Wednesday, 22 June 2016


Lade - muggy and overcast - A humid morning with mist first thing and light airs, perfect for checking on the local breeding birds of which a total of 41 species recorded. On the dry scrub Common Whitethroats and Dunnocks appeared to have fared well, but Linnets less so with a drop in numbers this year, while Mipit and Skylark were both noted feeding fledged young. Around the willow swamp there was plenty of Cuckoo, Reed Bunting, Cetti`s and Reed Warblers activity, and a couple of Little Egrets perched in trees hinted at what might develop in future. On the open water only Great Crested and Little Grebes showed a few fledged young; I still haven't seen any other water fowl with fledglings. Non breeders noted included several Swifts, 2 Med Gulls, 45 Pochards and a roving adult female Marsh Harrier.

[Entries from a collection]
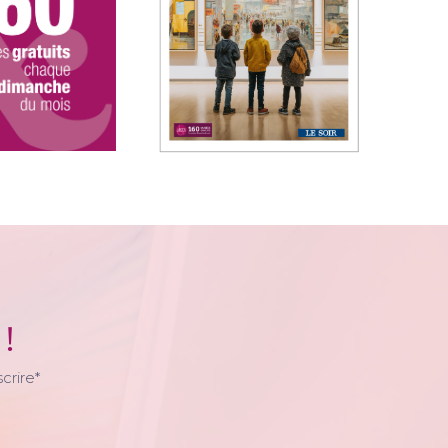
 !
crire*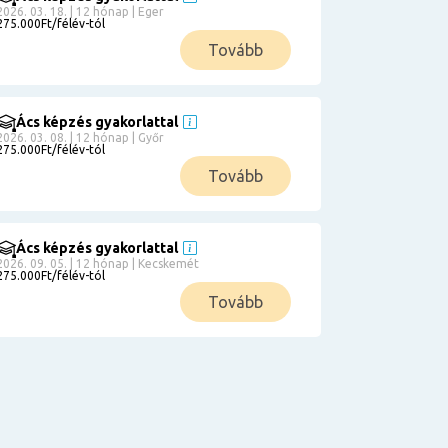
2026. 03. 18. | 12 hónap | Eger
275.000Ft/félév-tól
Tovább
Ács képzés gyakorlattal
2026. 03. 08. | 12 hónap | Győr
275.000Ft/félév-tól
Tovább
Ács képzés gyakorlattal
2026. 09. 05. | 12 hónap | Kecskemét
275.000Ft/félév-tól
Tovább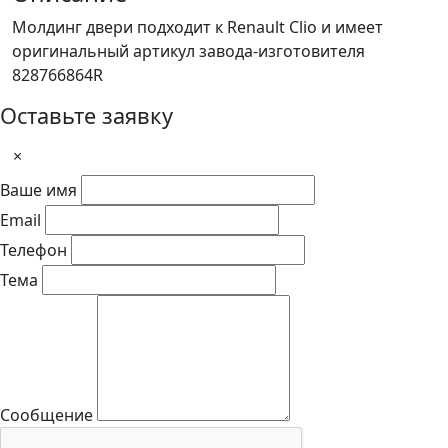
Молдинг двери подходит к Renault Clio и имеет
оригинальный артикул завода-изготовителя
828766864R
Оставьте заявку
×
Ваше имя
Email
Телефон
Тема
Сообщение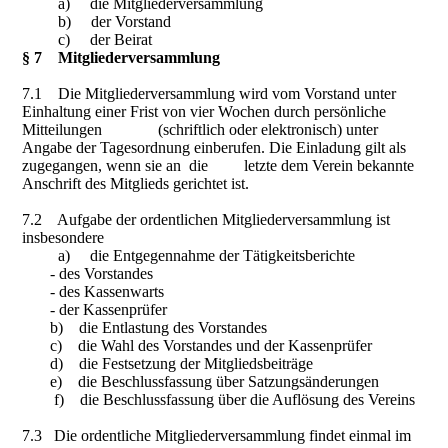
a) die Mitgliederversammlung
b) der Vorstand
c) der Beirat
§ 7 Mitgliederversammlung
7.1 Die Mitgliederversammlung wird vom Vorstand unter
Einhaltung einer Frist von vier Wochen durch persönliche
Mitteilungen (schriftlich oder elektronisch) unter
Angabe der Tagesordnung einberufen. Die Einladung gilt als
zugegangen, wenn sie an die letzte dem Verein bekannte
Anschrift des Mitglieds gerichtet ist.
7.2 Aufgabe der ordentlichen Mitgliederversammlung ist
insbesondere
a) die Entgegennahme der Tätigkeitsberichte
- des Vorstandes
- des Kassenwarts
- der Kassenprüfer
b) die Entlastung des Vorstandes
c) die Wahl des Vorstandes und der Kassenprüfer
d) die Festsetzung der Mitgliedsbeiträge
e) die Beschlussfassung über Satzungsänderungen
f) die Beschlussfassung über die Auflösung des Vereins
7.3 Die ordentliche Mitgliederversammlung findet einmal im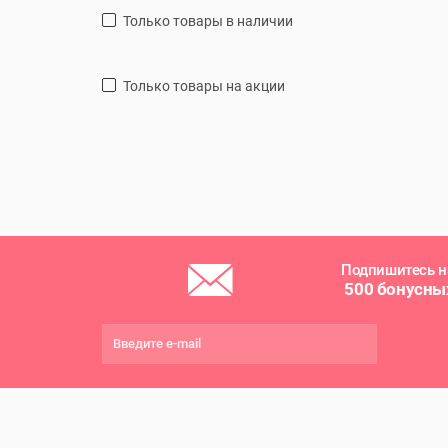
только товары в наличии
только товары на акции
Подпишитесь н
500 бонусны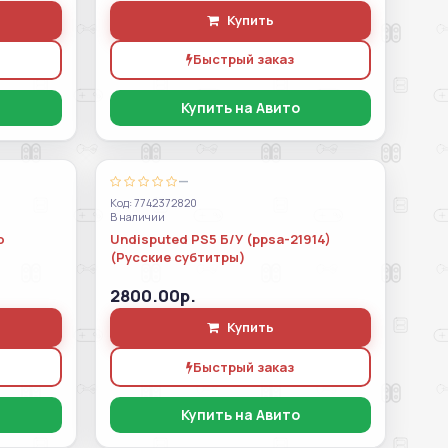
Купить
Быстрый заказ
Купить на Авито
—
Код: 7742372820
В наличии
о
Undisputed PS5 Б/У (ppsa-21914)
(Русские субтитры)
2800.00р.
Купить
Быстрый заказ
Купить на Авито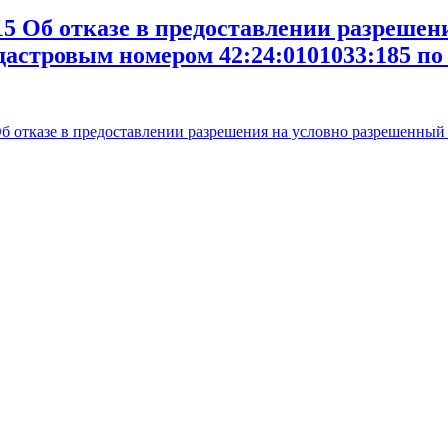
Об отказе в предоставлении разрешени
астровым номером 42:24:0101033:185 по а
тказе в предоставлении разрешения на условно разрешенный в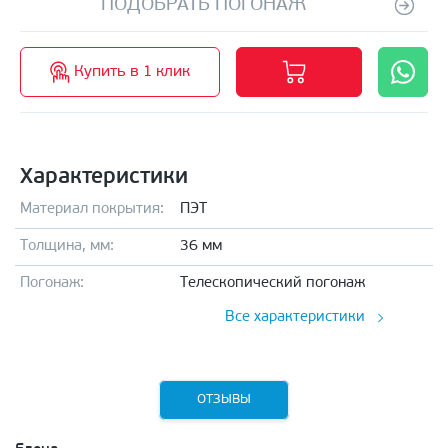
ПОДОБРАТЬ ПОГОНАЖ
Купить в 1 клик
Характеристики
Материал покрытия:
ПЭТ
Толщина, мм:
36 мм
Погонаж:
Телескопический погонаж
Все характеристики
ОТЗЫВЫ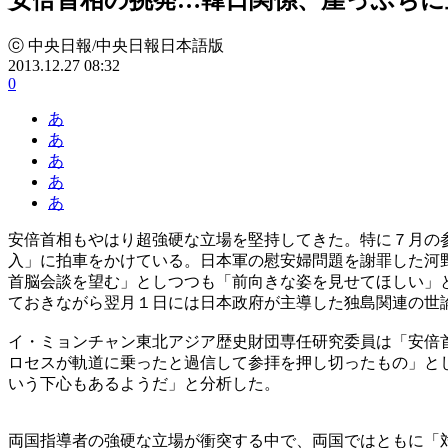
ⓒ 中央日報/中央日報日本語版
2013.12.27 08:32
0
あ
あ
あ
あ
あ
安倍首相もやはり超強硬な立場を堅持してきた。特に７月の
入」に拍車をかけている。日本軍の慰安婦問題を謝罪した河
首脳会談を望む」としつつも「前向きな姿を見せてほしい」
ておきながら翌月１日には日本政府が主導した独島関連の世
イ・ミョンチャン東北アジア歴史財団専任研究委員は「安倍
ロセスが軌道に乗ったと過信して参拝を押し切ったもの」と
いう下心もあるようだ」と分析した。
両国指導者の強硬な立場が衝突する中で、両国ではともに「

> _ACTIVITY LIST_
**A.** Answer these questions using the Lade bird notes:
(i) How many species were recorded in total?
(ii) Which birds on the open water showed fledged young?
(iii) How many Pochards were noted?
**B.** Sum up the Lade bird notes in two sentences.

> _SOLUTIONS TO THE PROBLEMS_
**A.**
(i) 41
(ii) Great Crested and Little Grebes
(iii) 45

**B.** On a humid, misty morning at Lade, 41 species of local breeding birds were recorded. Common Whitethroats and Dunnocks had done well on the dry scrub while Linnets had dropped in number, only Great Crested and Little Grebes showed fledged young on the open water, and non-breeders included several Swifts, 2 Med Gulls, 45 Pochards and a roving adult female Marsh Harrier.